# Duvel Cycle Jersey



## dhd.evans (8 Oct 2013)

Wanted; to fit chest 42". Willing to discuss remuneration of significant proportions


----------



## User169 (8 Oct 2013)

Have you tried ordering one from Vermarc's US site?


----------



## dhd.evans (8 Oct 2013)

I've been scouring the net, but nothing comes in under 90-odd quid. Hoping someone has one lying around that might be too small for them now...


----------



## Koga (8 Oct 2013)

a beer fit for kings !


----------



## Dayvo (8 Oct 2013)

This is all I could find, so far:

http://www.beergiftsbelgium.be/en/duvel/sports-wear/duvel-wielertrui-lange-mouwen.html


----------



## User169 (8 Oct 2013)

Dayvo said:


> This is all I could find, so far:
> 
> http://www.beergiftsbelgium.be/en/duvel/sports-wear/duvel-wielertrui-lange-mouwen.html


 
I think @threebikesmcginty had some difficulties ordering from that website. The stuff he ordered didn't turn up and they wouldn't return his e-mails!!


----------



## Dayvo (8 Oct 2013)

Delftse Post said:


> I think @threebikesmcginty had some difficulties ordering from that website. The stuff he ordered didn't turn up and they wouldn't return his e-mails!!

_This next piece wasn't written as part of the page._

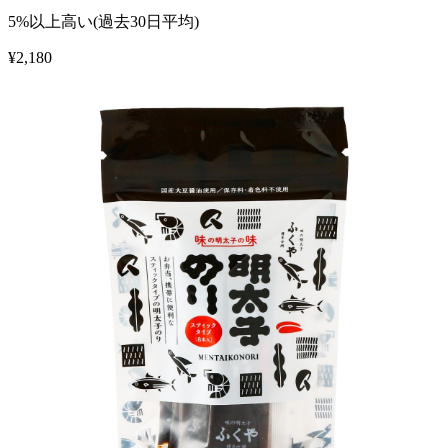
5%以上高い(過去30日平均)
¥
2,180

Good enough reason for me to boycott them, then: beer an' all.


----------



## User169 (8 Oct 2013)

Dayvo said:


> Good enough reason for me to boycott them, then: beer an' all.


 
Steady on - that's a bit extreme!!


----------



## threebikesmcginty (8 Oct 2013)

Delftse Post said:


> I think @threebikesmcginty had some difficulties ordering from that website. The stuff he ordered didn't turn up and they wouldn't return his e-mails!!




Yeah, rip-off bas's.

I've got the long-sleeve version of the jersey in the OP, got it from a bike shop on ebay.


----------



## dhd.evans (8 Oct 2013)

@threebikesmcginty - did you pay over the odds for it?


----------



## threebikesmcginty (9 Oct 2013)

dhd.evans said:


> @threebikesmcginty - did you pay over the odds for it?



No, it was really reasonable, while ago though so I don't think I'd have the details available now, but at a guess twenty something quid.


----------



## dhd.evans (4 Sep 2019)

Only took 6 years, but got one.

https://voguecycling.com/products/duvel-cycling-jersey


----------